= The records =
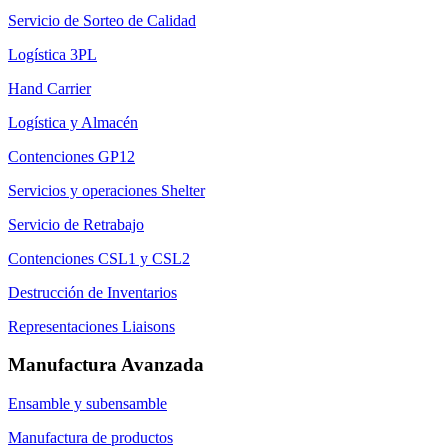
Servicio de Sorteo de Calidad
Logística 3PL
Hand Carrier
Logística y Almacén
Contenciones GP12
Servicios y operaciones Shelter
Servicio de Retrabajo
Contenciones CSL1 y CSL2
Destrucción de Inventarios
Representaciones Liaisons
Manufactura Avanzada
Ensamble y subensamble
Manufactura de productos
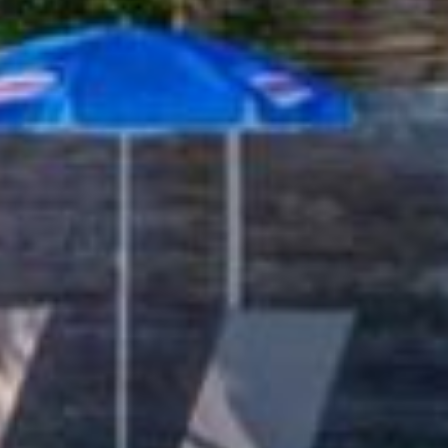
 excellent moyen de se détendre après une longue
lo ou de visites. Elle est parfaite pour tous ceux qui
s une longue journée
de plaisir au soleil.
z à nos
activités aquatiques qui sont proposés
ir votre forme, de 10h30 à 11h30, sauf le week-end. Il
de toboggans dans cette piscine, c’est donc l’endroit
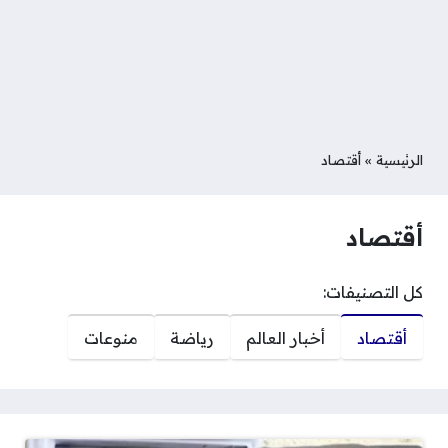
الرئيسية
»
أقتصاد
أقتصاد
كل التصنيفات:
أقتصاد
أخبار العالم
رياضة
منوعات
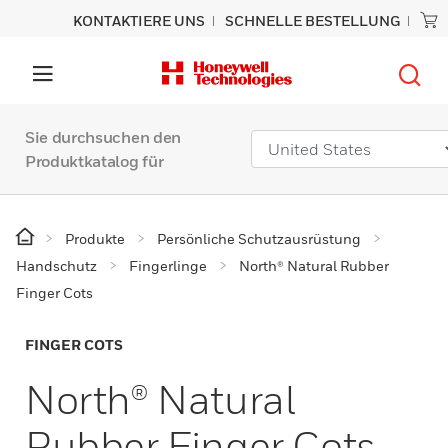
KONTAKTIERE UNS
SCHNELLE BESTELLUNG
Sie durchsuchen den
Produktkatalog für
Produkte
Persönliche Schutzausrüstung
Handschutz
Fingerlinge
North® Natural Rubber
Finger Cots
FINGER COTS
North® Natural
Rubber Finger Cots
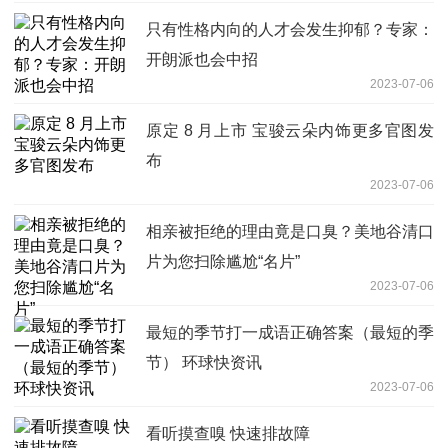
只有性格内向的人才会发生抑郁？专家：
开朗派也会中招
2023-07-06
原定 8 月上市 宝骏云朵内饰更多官图发
布
2023-07-06
相亲被拒绝的理由竟是口臭？美地谷清口
片为您扫除尴尬“名片”
2023-07-06
最短的季节打一成语正确答案（最短的季
节） 环球快资讯
2023-07-06
看听摸查嗅 快速排故障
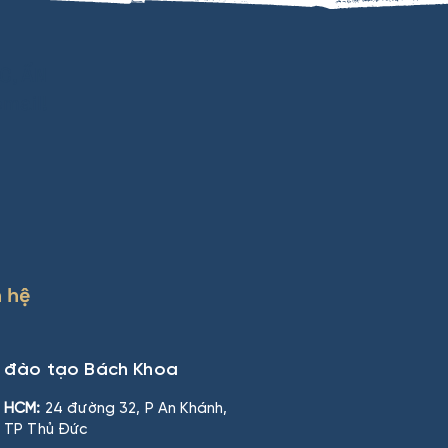
C, ẤN
mail!
n hệ
n đào tạo Bách Khoa
HCM:
24 đường 32, P An Khánh,
TP Thủ Đức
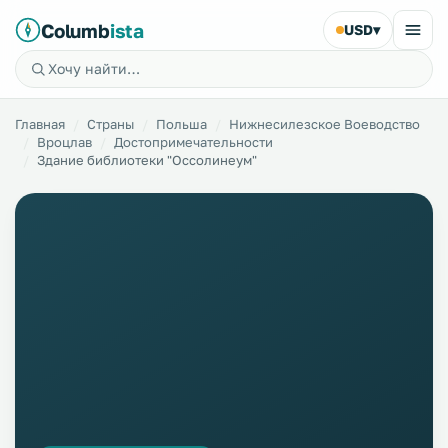
Columb
ista
USD
▾
Главная
Страны
Польша
Нижнесилезское Воеводство
Вроцлав
Достопримечательности
Здание библиотеки "Оссолинеум"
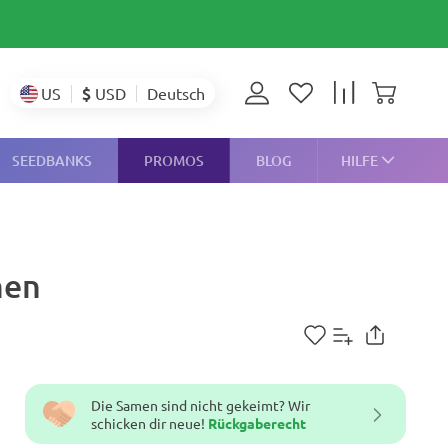
$
USD
US
Deutsch
SEEDBANKS
PROMOS
BLOG
HILFE
men
Die Samen sind nicht gekeimt? Wir
schicken dir neue!
Rückgaberecht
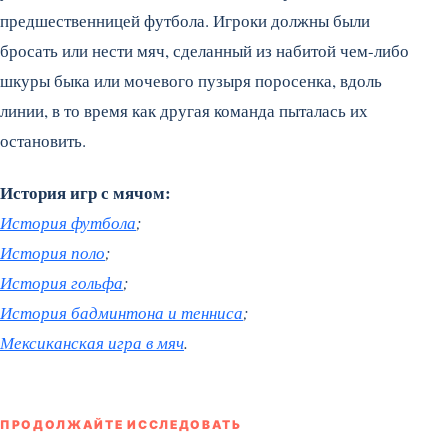
предшественницей футбола. Игроки должны были
бросать или нести мяч, сделанный из набитой чем-либо
шкуры быка или мочевого пузыря поросенка, вдоль
линии, в то время как другая команда пыталась их
остановить.
История игр с мячом:
История футбола
;
История поло
;
История гольфа
;
История бадминтона и тенниса
;
Мексиканская игра в мяч
.
ПРОДОЛЖАЙТЕ ИССЛЕДОВАТЬ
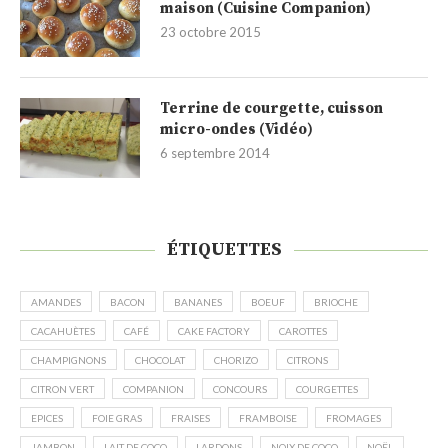
maison (Cuisine Companion)
23 octobre 2015
Terrine de courgette, cuisson
micro-ondes (Vidéo)
6 septembre 2014
ÉTIQUETTES
AMANDES
BACON
BANANES
BOEUF
BRIOCHE
CACAHUÈTES
CAFÉ
CAKE FACTORY
CAROTTES
CHAMPIGNONS
CHOCOLAT
CHORIZO
CITRONS
CITRON VERT
COMPANION
CONCOURS
COURGETTES
EPICES
FOIE GRAS
FRAISES
FRAMBOISE
FROMAGES
JAMBON
LAIT DE COCO
LARDONS
NOIX DE COCO
NOËL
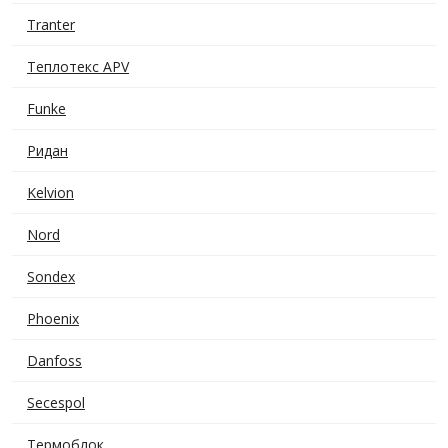
Tranter
Теплотекс APV
Funke
Ридан
Kelvion
Nord
Sondex
Phoenix
Danfoss
Secespol
Термоблок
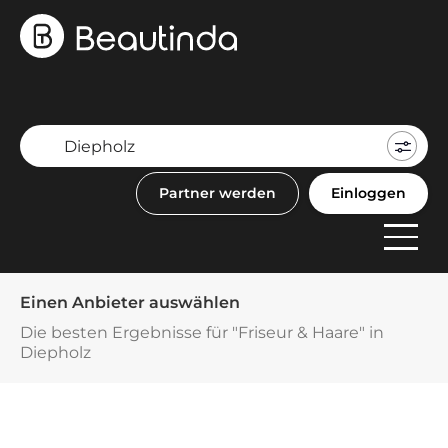
Mein
Buch
Partner werden
Einloggen
F
Anbi
Einen Anbieter auswählen
Die besten Ergebnisse für "Friseur & Haare" in
Diepholz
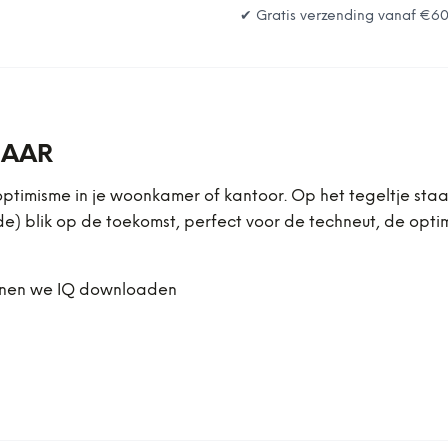
✔ Gratis verzending vanaf
€6
JAAR
ptimisme in je woonkamer of kantoor. Op het tegeltje staa
de) blik op de toekomst, perfect voor de techneut, de opt
kunnen we IQ downloaden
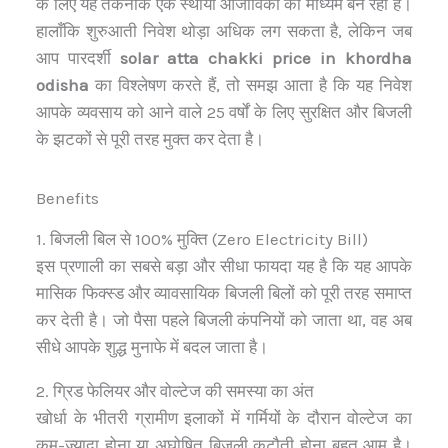
के लिए यह तकनीक एक स्थायी आजीविका का माध्यम बन रही है।
हालाँकि शुरुआती निवेश थोड़ा अधिक लग सकता है, लेकिन जब
आप पारदर्शी
solar atta chakki price in khordha
odisha
का विश्लेषण करते हैं, तो समझ आता है कि यह निवेश
आपके व्यवसाय को आने वाले 25 वर्षों के लिए सुरक्षित और बिजली
के झटकों से पूरी तरह मुक्त कर देता है।
Benefits
1. बिजली बिल से 100% मुक्ति (Zero Electricity Bill)
इस प्रणाली का सबसे बड़ा और सीधा फायदा यह है कि यह आपके
मासिक फिक्स्ड और व्यावसायिक बिजली बिलों को पूरी तरह समाप्त
कर देती है। जो पैसा पहले बिजली कंपनियों को जाता था, वह अब
सीधे आपके शुद्ध मुनाफे में बदल जाता है।
2. ग्रिड फेलियर और वोल्टेज की समस्या का अंत
खोर्धा के भीतरी ग्रामीण इलाकों में गर्मियों के दौरान वोल्टेज का
कम-ज्यादा होना या अघोषित बिजली कटौती होना बहुत आम है।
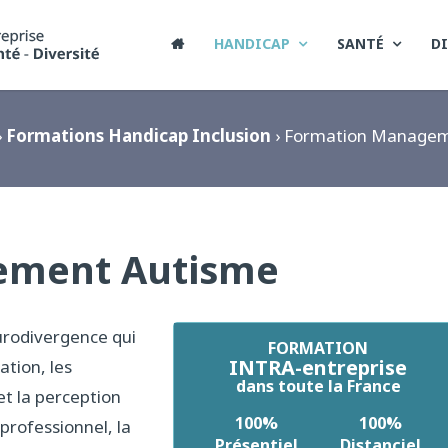
HANDICAP
SANTÉ
DI

›
Formations Handicap Inclusion
› Formation Managem
ement Autisme
urodivergence qui
FORMATION
INTRA-entreprise
tion, les
dans toute la France
et la perception
100%
100%
 professionnel, la
Présentiel
Distanciel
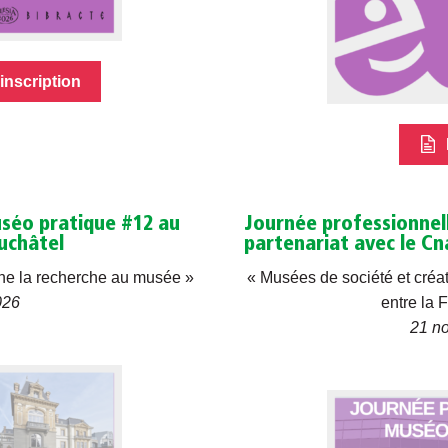
nscription
uséo pratique #12 au
Journée professionnel
uchâtel
partenariat avec le Cn
cène la recherche au musée »
« Musées de société et créa
026
entre la 
21 n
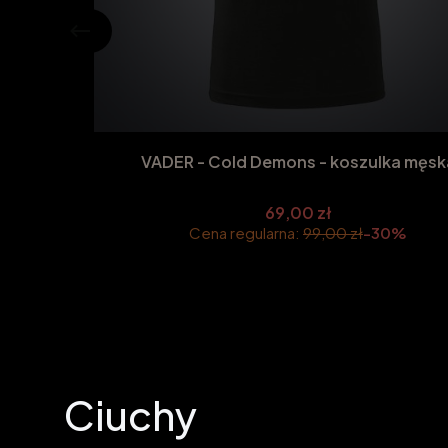
VADER - Cold Demons - koszulka męs
69,00 zł
Cena regularna:
99,00 zł
-30%
Ciuchy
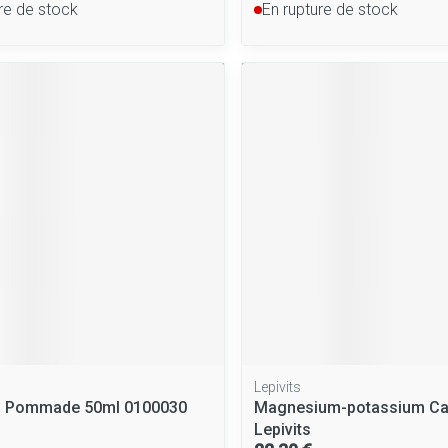
re de stock
En rupture de stock
Lepivits
o Pommade 50ml 0100030
Magnesium-potassium Ca
Lepivits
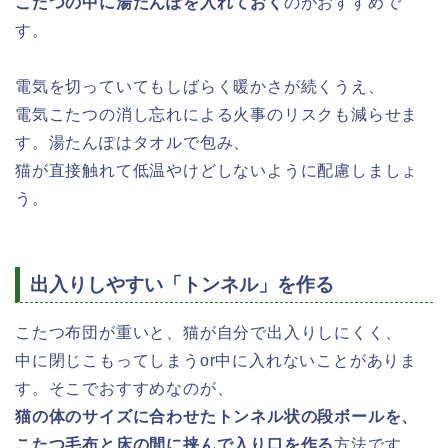
こたつの中に湯たんぽを入れておく
のがおすすめで
す。
電気を切っていてもしばらく暖かさが続くうえ、
電気こたつの消し忘れによる火事のリスクも減らせま
す。湯たんぽはタオルで包み、
猫が直接触れて低温やけどしないように配慮しましょ
う。
出入りしやすい「トンネル」を作る
こたつ布団が重いと、猫が自分で出入りしにくく、
中に閉じこもってしまうor中に入れないことがありま
す。そこでおすすめなのが、
猫の体のサイズに合わせたトンネル状の段ボールを、
こたつ毛布と床の間に挟んで入り口を作る
方法です。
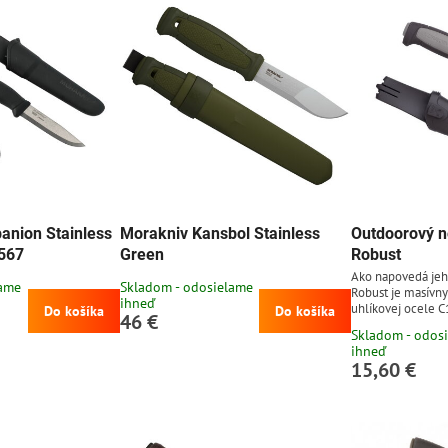
sú vyrábané vo Švédsku.
anion Stainless
Morakniv Kansbol Stainless
Outdoorový n
3567
Green
Robust
Ako napovedá je
lame
Skladom - odosielame
Robust je masívny
ihneď
uhlíkovej ocele C
Do košíka
Do košíka
46 €
je hrubá 3,2 mm. 
Skladom - odos
protišmykovou g
ihneď
gumy. Plastové p
15,60 €
pripnuteľné na op
rozopnutia opasku
ocele dobre drží o
avšak je náchylne
treba po použití...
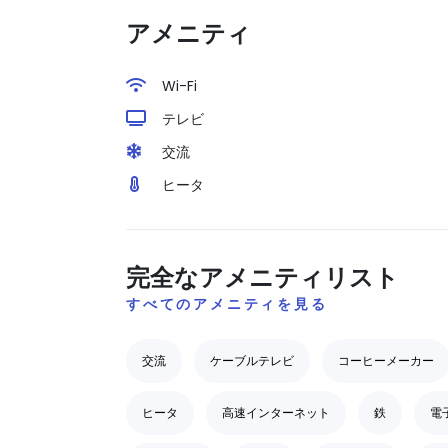
アメニティ
Wi-Fi
テレビ
交流
ヒータ
完全なアメニティリスト
すべてのアメニティを見る
交流
ケーブルテレビ
コーヒーメーカー
ヒータ
高速インターネット
鉄
電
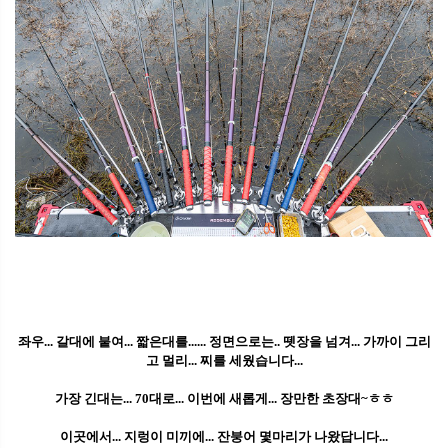
좌우... 갈대에 붙여... 짧은대를...... 정면으로는.. 뗏장을 넘겨... 가까이 그리
고 멀리... 찌를 세웠습니다...
가장 긴대는... 70대로... 이번에 새롭게... 장만한 초장대~ㅎㅎ
이곳에서... 지렁이 미끼에... 잔붕어 몇마리가 나왔답니다...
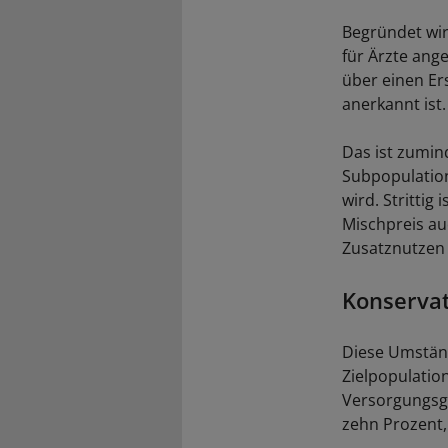
Begründet wir
für Ärzte ang
über einen Er
anerkannt ist.
Das ist zumin
Subpopulatione
wird. Stritti
Mischpreis auc
Zusatznutzen 
Konservat
Diese Umstän
Zielpopulatio
Versorgungsg
zehn Prozent,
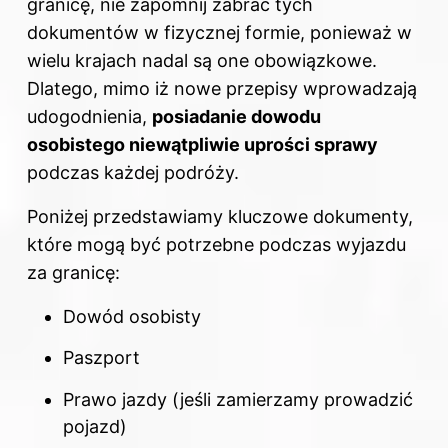
granicę, nie zapomnij zabrać tych
dokumentów w fizycznej formie, ponieważ w
wielu krajach nadal są one obowiązkowe.
Dlatego, mimo iż nowe przepisy wprowadzają
udogodnienia,
posiadanie dowodu
osobistego niewątpliwie uprości sprawy
podczas każdej podróży.
Poniżej przedstawiamy kluczowe dokumenty,
które mogą być potrzebne podczas wyjazdu
za granicę:
Dowód osobisty
Paszport
Prawo jazdy (jeśli zamierzamy prowadzić
pojazd)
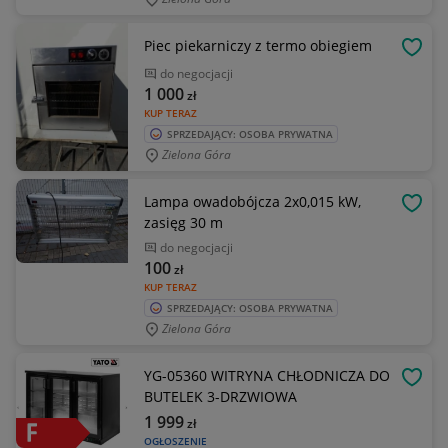
Piec piekarniczy z termo obiegiem
OBSE
do negocjacji
1 000
zł
KUP TERAZ
SPRZEDAJĄCY: OSOBA PRYWATNA
Zielona Góra
Lampa owadobójcza 2x0,015 kW,
OBSE
zasięg 30 m
do negocjacji
100
zł
KUP TERAZ
SPRZEDAJĄCY: OSOBA PRYWATNA
Zielona Góra
YG-05360 WITRYNA CHŁODNICZA DO
OBSE
BUTELEK 3-DRZWIOWA
1 999
zł
OGŁOSZENIE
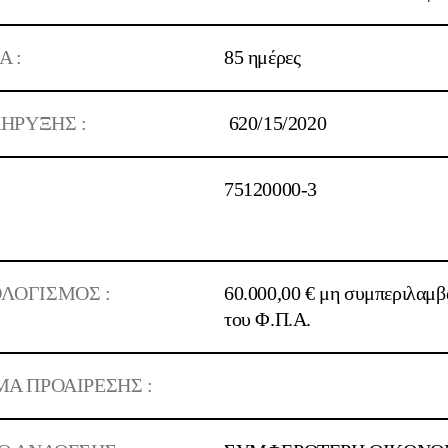
Α :
85 ημέρες
ΚΗΡΥΞΗΣ :
620/15/2020
75120000-3
ΛΟΓΙΣΜΟΣ :
60.000,00 €
μη συμπεριλαμβ
του Φ.Π.Α.
ΜΑ ΠΡΟΑΙΡΕΣΗΣ :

= Work to complete =
The lines from the start of the records above through the line that holds "activités aquatiques qui sont proposés" are to be copied exactly, both ends included, and no pictures are to be copied.

= Solution for this task =
Servicio de Sorteo de Calidad
Logística 3PL
Hand Carrier
Logística y Almacén
Contenciones GP12
Servicios y operaciones Shelter
Servicio de Retrabajo
Contenciones CSL1 y CSL2
Destrucción de Inventarios
Representaciones Liaisons
Manufactura Avanzada
Ensamble y subensamble
Manufactura de productos
 excellent moyen de se détendre après une longue
lo ou de visites. Elle est parfaite pour tous ceux qui
s une longue journée
de plaisir au soleil.
z à nos
activités aquatiques qui sont proposés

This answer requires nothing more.